# [TASK DETAILS]
Here the job is to transcribe the data exactly while omitting the images.

# [SUPPLIED MATERIAL]
* * * * * * *

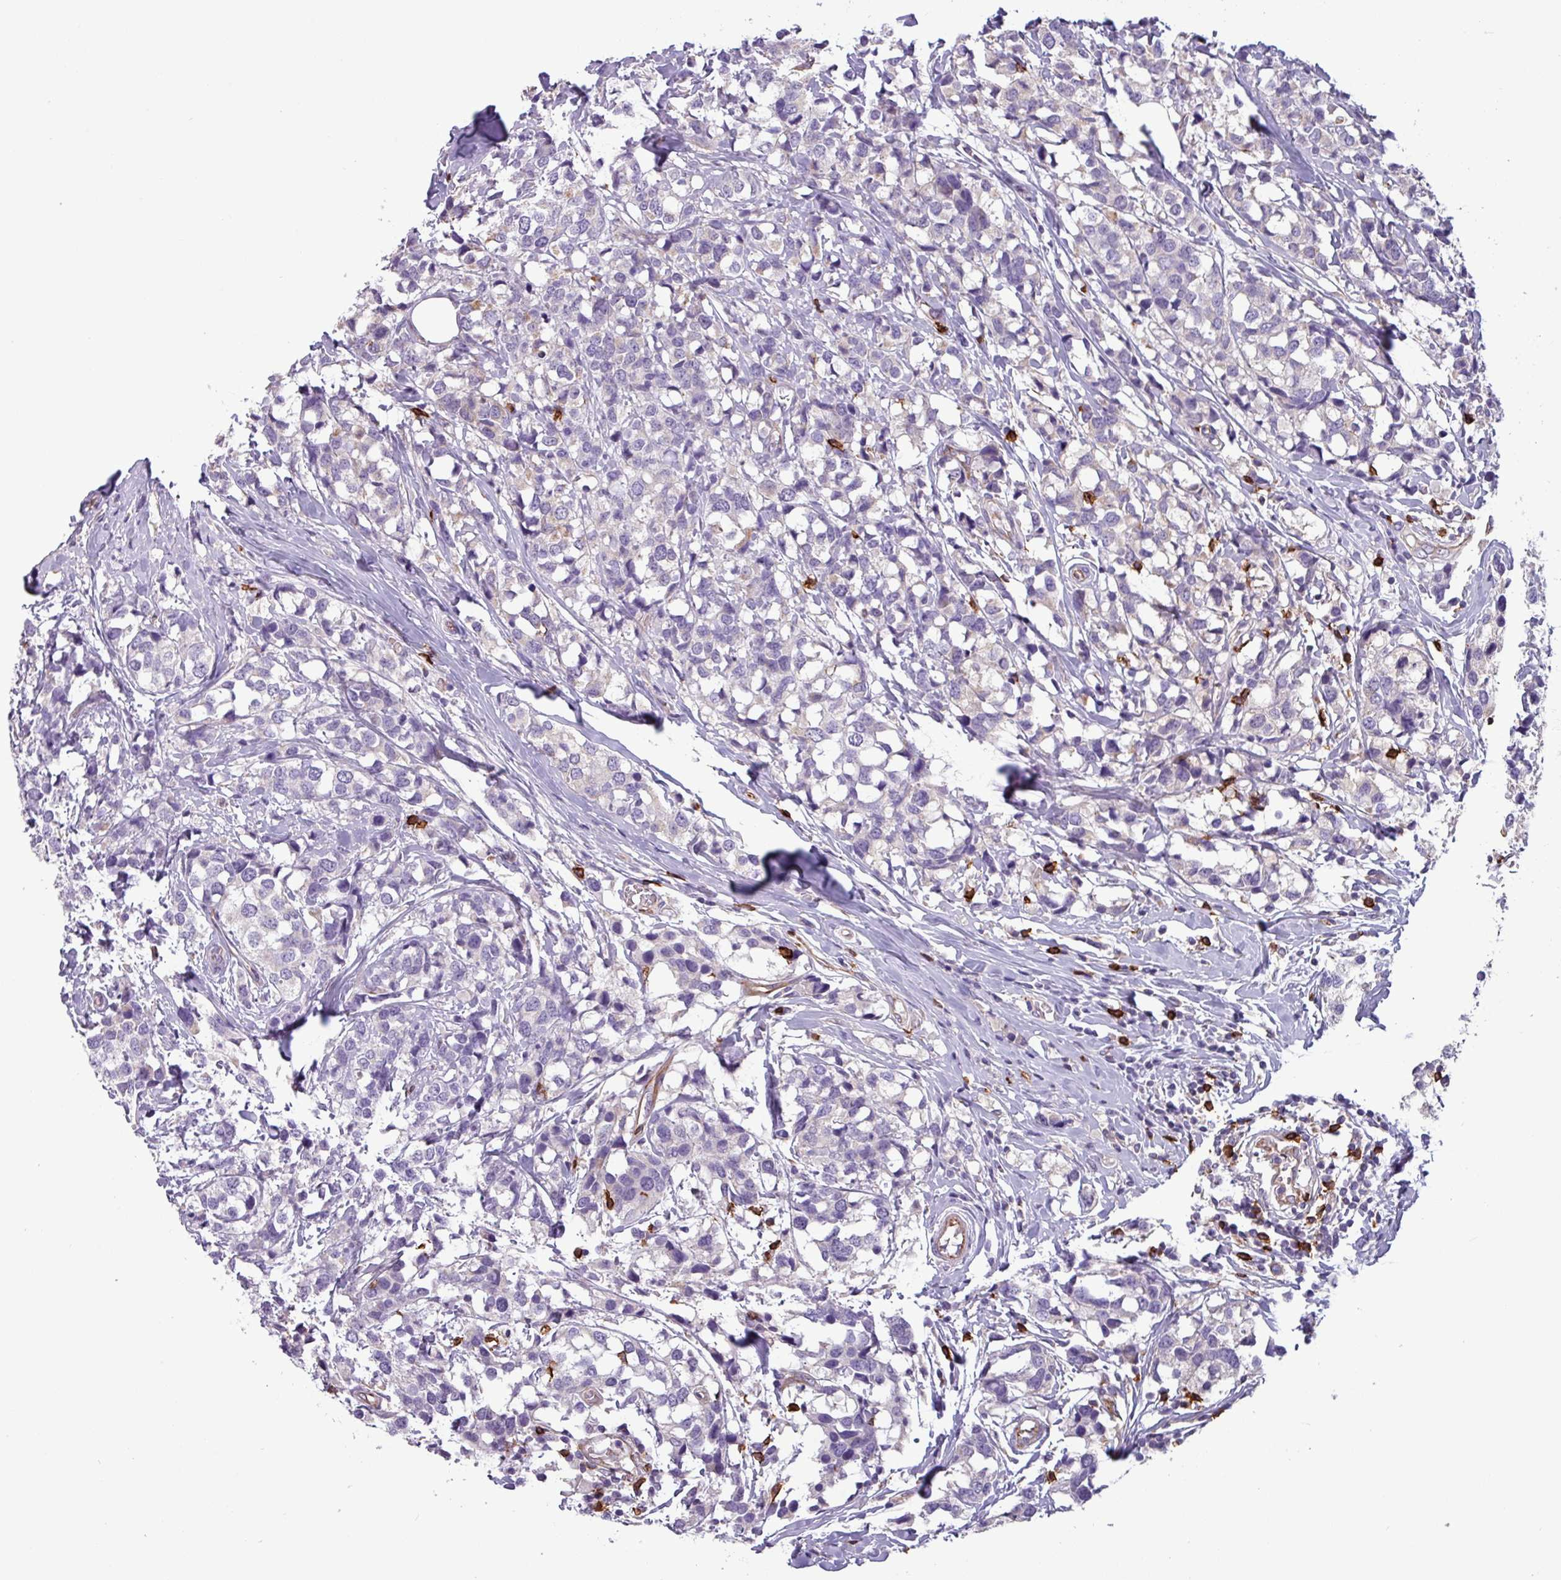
{"staining": {"intensity": "negative", "quantity": "none", "location": "none"}, "tissue": "breast cancer", "cell_type": "Tumor cells", "image_type": "cancer", "snomed": [{"axis": "morphology", "description": "Lobular carcinoma"}, {"axis": "topography", "description": "Breast"}], "caption": "The IHC micrograph has no significant expression in tumor cells of breast cancer tissue.", "gene": "CD8A", "patient": {"sex": "female", "age": 59}}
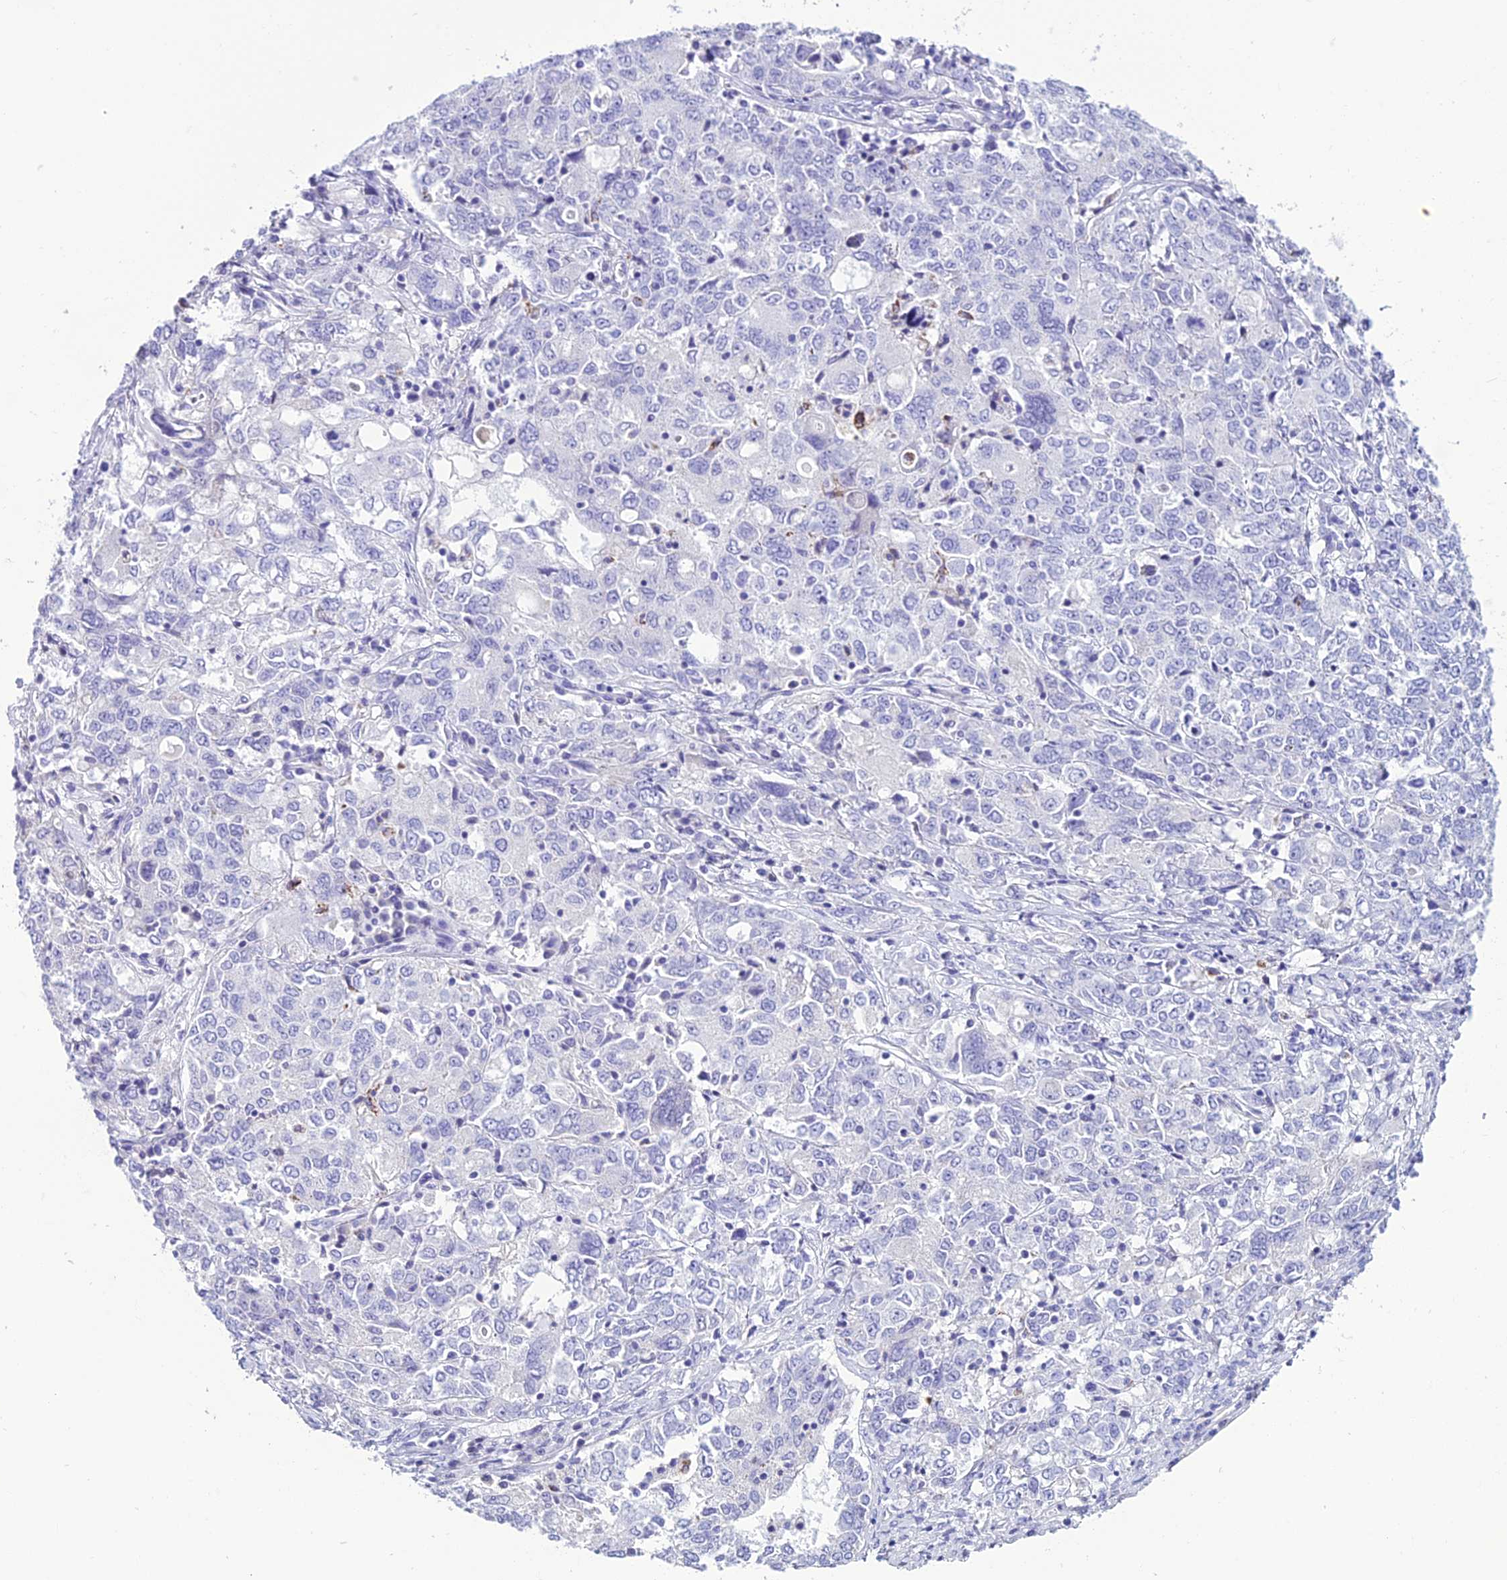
{"staining": {"intensity": "negative", "quantity": "none", "location": "none"}, "tissue": "ovarian cancer", "cell_type": "Tumor cells", "image_type": "cancer", "snomed": [{"axis": "morphology", "description": "Carcinoma, endometroid"}, {"axis": "topography", "description": "Ovary"}], "caption": "Tumor cells show no significant protein staining in ovarian endometroid carcinoma.", "gene": "TRAM1L1", "patient": {"sex": "female", "age": 62}}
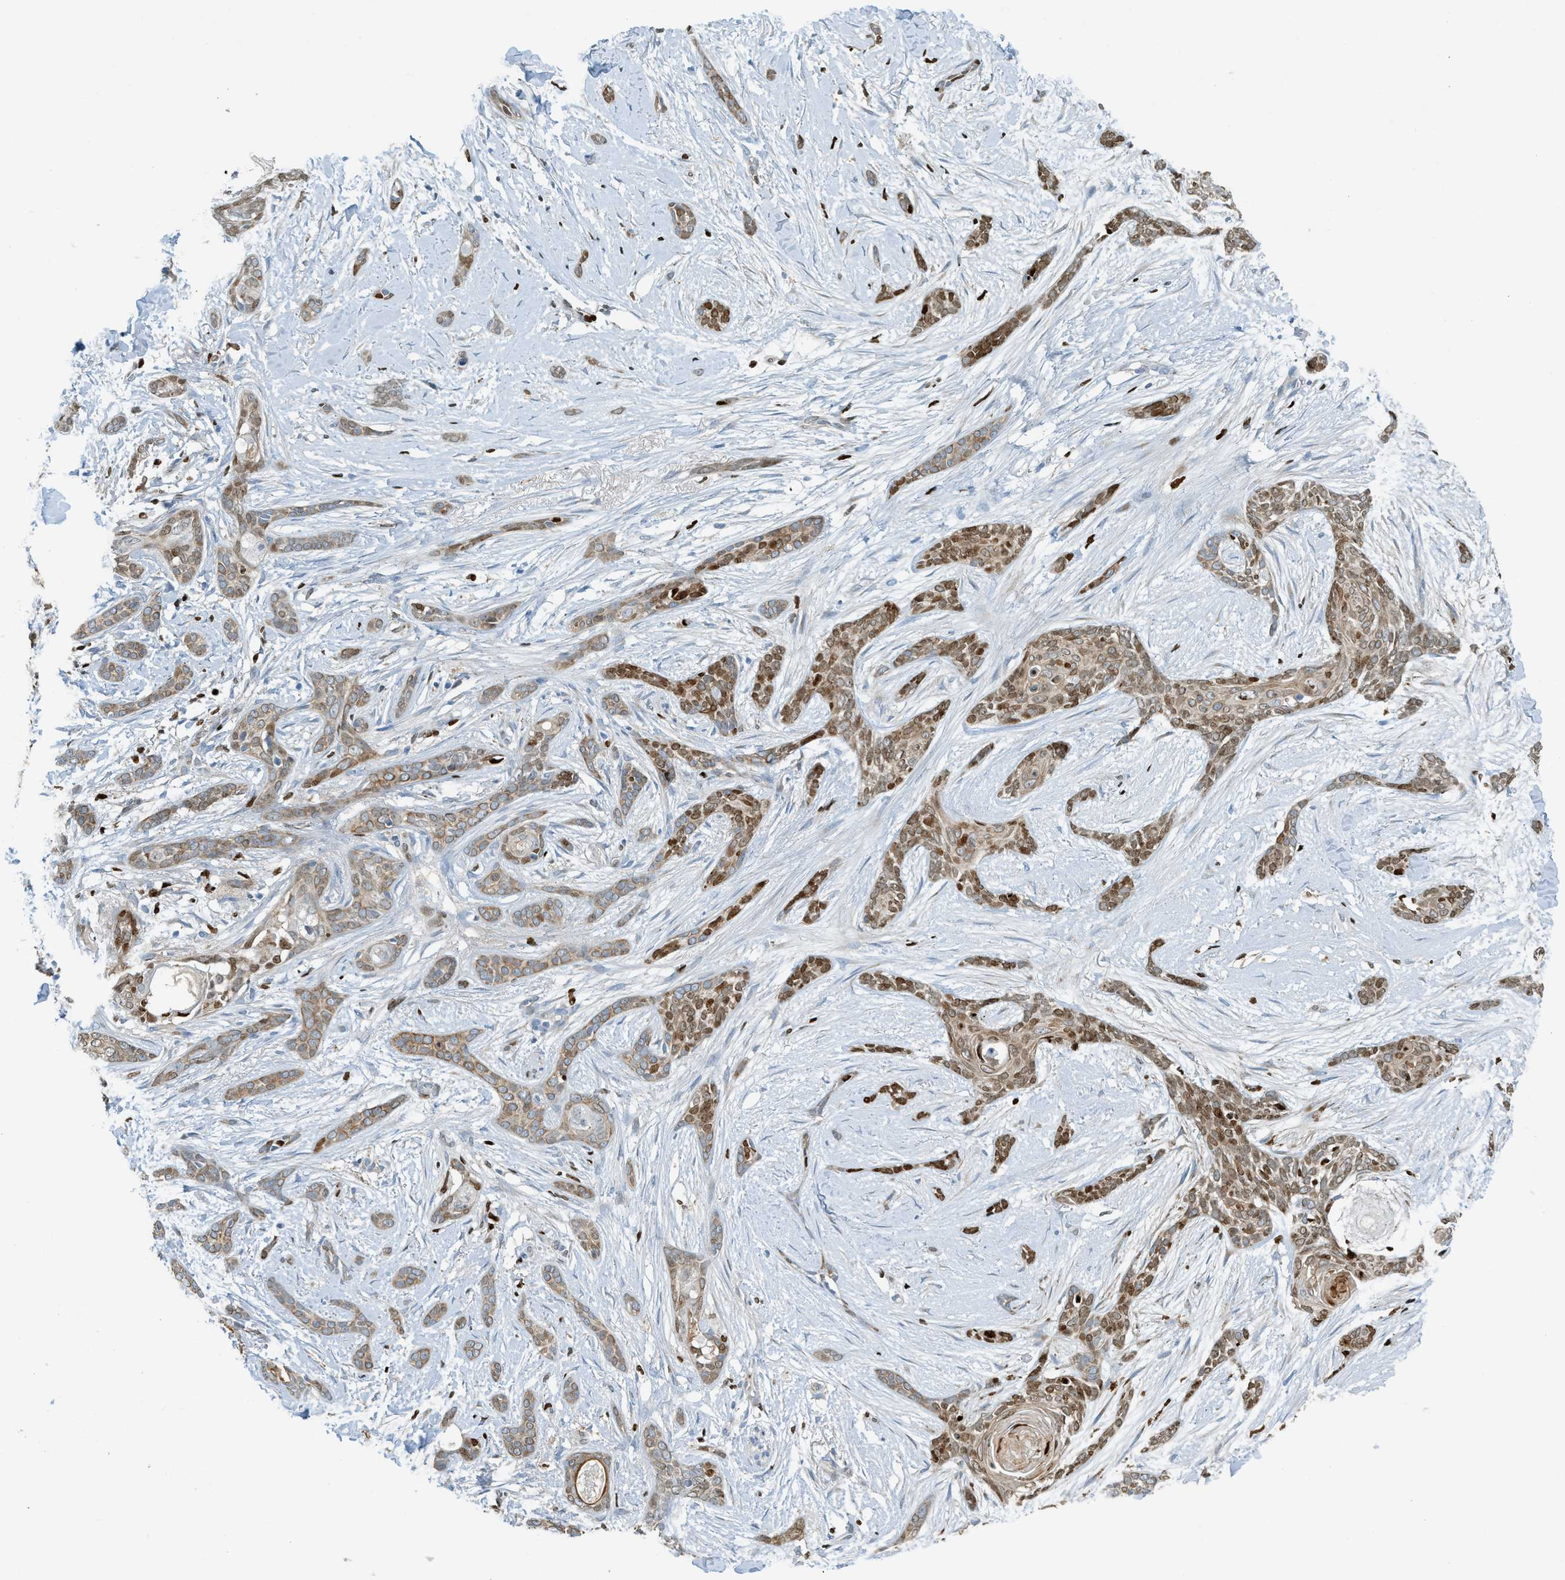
{"staining": {"intensity": "moderate", "quantity": "25%-75%", "location": "cytoplasmic/membranous,nuclear"}, "tissue": "skin cancer", "cell_type": "Tumor cells", "image_type": "cancer", "snomed": [{"axis": "morphology", "description": "Basal cell carcinoma"}, {"axis": "morphology", "description": "Adnexal tumor, benign"}, {"axis": "topography", "description": "Skin"}], "caption": "The photomicrograph demonstrates immunohistochemical staining of basal cell carcinoma (skin). There is moderate cytoplasmic/membranous and nuclear staining is identified in about 25%-75% of tumor cells. Nuclei are stained in blue.", "gene": "SH3D19", "patient": {"sex": "female", "age": 42}}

* * * * * * *

# [ANSWER FOR THE TASK]
{"staining": {"intensity": "negative", "quantity": "none", "location": "none"}, "tissue": "breast cancer", "cell_type": "Tumor cells", "image_type": "cancer", "snomed": [{"axis": "morphology", "description": "Lobular carcinoma"}, {"axis": "topography", "description": "Breast"}], "caption": "The IHC micrograph has no significant expression in tumor cells of breast cancer tissue.", "gene": "CD8A", "patient": {"sex": "female", "age": 59}}
{"staining": {"intensity": "negative", "quantity": "none", "location": "none"}, "tissue": "ovarian cancer", "cell_type": "Tumor cells", "image_type": "cancer", "snomed": [{"axis": "morphology", "description": "Carcinoma, endometroid"}, {"axis": "topography", "description": "Ovary"}], "caption": "Tumor cells show no significant protein staining in ovarian endometroid carcinoma.", "gene": "TRAM1L1", "patient": {"sex": "female", "age": 62}}
{"staining": {"intensity": "moderate", "quantity": "25%-75%", "location": "cytoplasmic/membranous,nuclear"}, "tissue": "skin cancer", "cell_type": "Tumor cells", "image_type": "cancer", "snomed": [{"axis": "morphology", "description": "Basal cell carcinoma"}, {"axis": "morphology", "description": "Adnexal tumor, benign"}, {"axis": "topography", "description": "Skin"}], "caption": "The photomicrograph demonstrates immunohistochemical staining of basal cell carcinoma (skin). There is moderate cytoplasmic/membranous and nuclear staining is identified in about 25%-75% of tumor cells. Nuclei are stained in blue.", "gene": "SH3D19", "patient": {"sex": "female", "age": 42}}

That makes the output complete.